Синявский с самого начала сознательно амбивалентен, он не желает однозначно фиксировать жанр и характер своего творчества. Похоже, что он прояснил читателю ситуацию, но намерен бросить ему вызов. Излагая параллельные версии своего ареста, одна из которых, по-видимому, отражает реальный факты, тогда как другая – «Феерия “Зеркало” (в пяти сценах)», он обращается к читателю: «Прошу их не путать с действительной историей моего ареста, о которой я, тем временем, повествую» [Терц 1992, 2: 341].
И все-таки это сказка, которую Синявский, а точнее Терц, рассказывает о себе в форме пьесы в пяти сценах. Он намерен однозначно предупредить о том читателя, оставив открытой возможность того, что реальный факт и сказка могут быть одновременно диаметрально противоположными и мирно соседствующими. Через призму сказки советский опыт, особенно сталинская эпоха, преломляется и превращается в предмет искусства, а ужасы этого опыта рассеиваются, как ночной кошмар с приходом дня.
Время, прошлое и настоящее, становится взаимозаменяемым по мере слияния «первого» и «второго» судебных процессов Синявского в один. «Идеологическая диверсия», за которую он предстал перед судом, развертывается в виде последующего преследования за самобытное истолкование Пушкина, а обвинения, предъявленные ему соотечественниками-эмигрантами, становятся неотъемлемой частью его предыдущего судебного преследования со стороны советского государства.
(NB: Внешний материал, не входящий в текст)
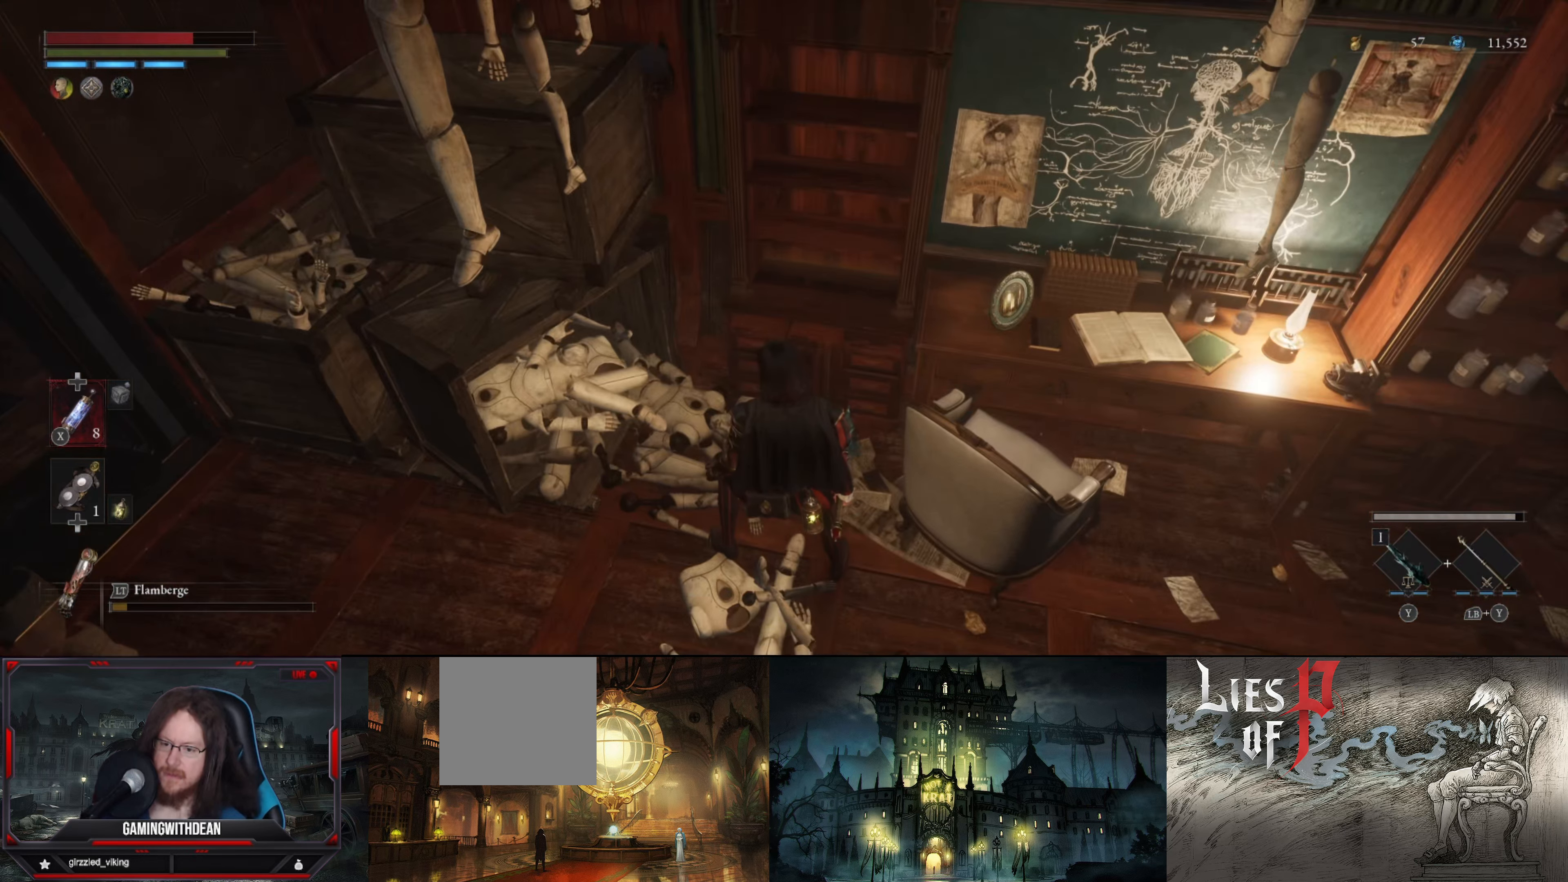
{"buttons": [], "left_stick": "center", "right_stick": "center", "events": []}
В «Спокойной ночи» Терц – непокорный и нераскаявшийся, с языком, провокационно блещущим в пышном фейерверке. Его отношение к Пушкину возмутительно наглое: идя еще дальше, чем в «Прогулках с Пушкиным», он сознательно путает имя писателя «на букву Пу» с названием популярного слабительного (пурген).
Тематическая преемственность, которая настолько тесно связывает эту работу с его книгами о Пушкине (и Гоголе), становится еще более явной по мере понимания того, что «Спокойной ночи» – попытка писателя отстоять свое право на формирование собственной идентичности. Пассивный залог («меня взяли») в описании задержания писателя органами госбезопасности, которым открывается роман, переходит в активный, когда Терц, его писательское «Я», берет в свои руки контроль над происходящим, не излагая ход событий, а стилистически доминируя над ними на уровне текста. По «сюжету» его биография расстается с официальной историей, чтобы войти в сферу литературного и фантастического.
Язык, лежащий в основе несогласия писателя и с советским государством, и с его противниками в эмиграции, – язык, сформировавший его как Терца, – занимает теперь центральное место в его самозащите, полемике и целостности. Метафоры здесь – не просто то, за что можно «поплатиться головой», но и нечто, заново берущее на себя функцию трансформации. Он бросает ярлык «перевертыш», применявшийся к нему (и Даниэлю) в период до судебного разбирательства, в лицо своим обвинителям, делая его названием первой главы. Термин «злословие» в устах его недоброжелателей тесно связан с плюрализмом, предполагающим множественность и изменчивость идентичности. Теперь Синявский воспринимает это как знак чести, поскольку Терц считает определяющим свойством магический дар метаморфозы – «перевертыша» и «оборотня», очищенного сейчас от всех негативных политических и идеологических коннотаций, свойственных этому слову в его советском понимании.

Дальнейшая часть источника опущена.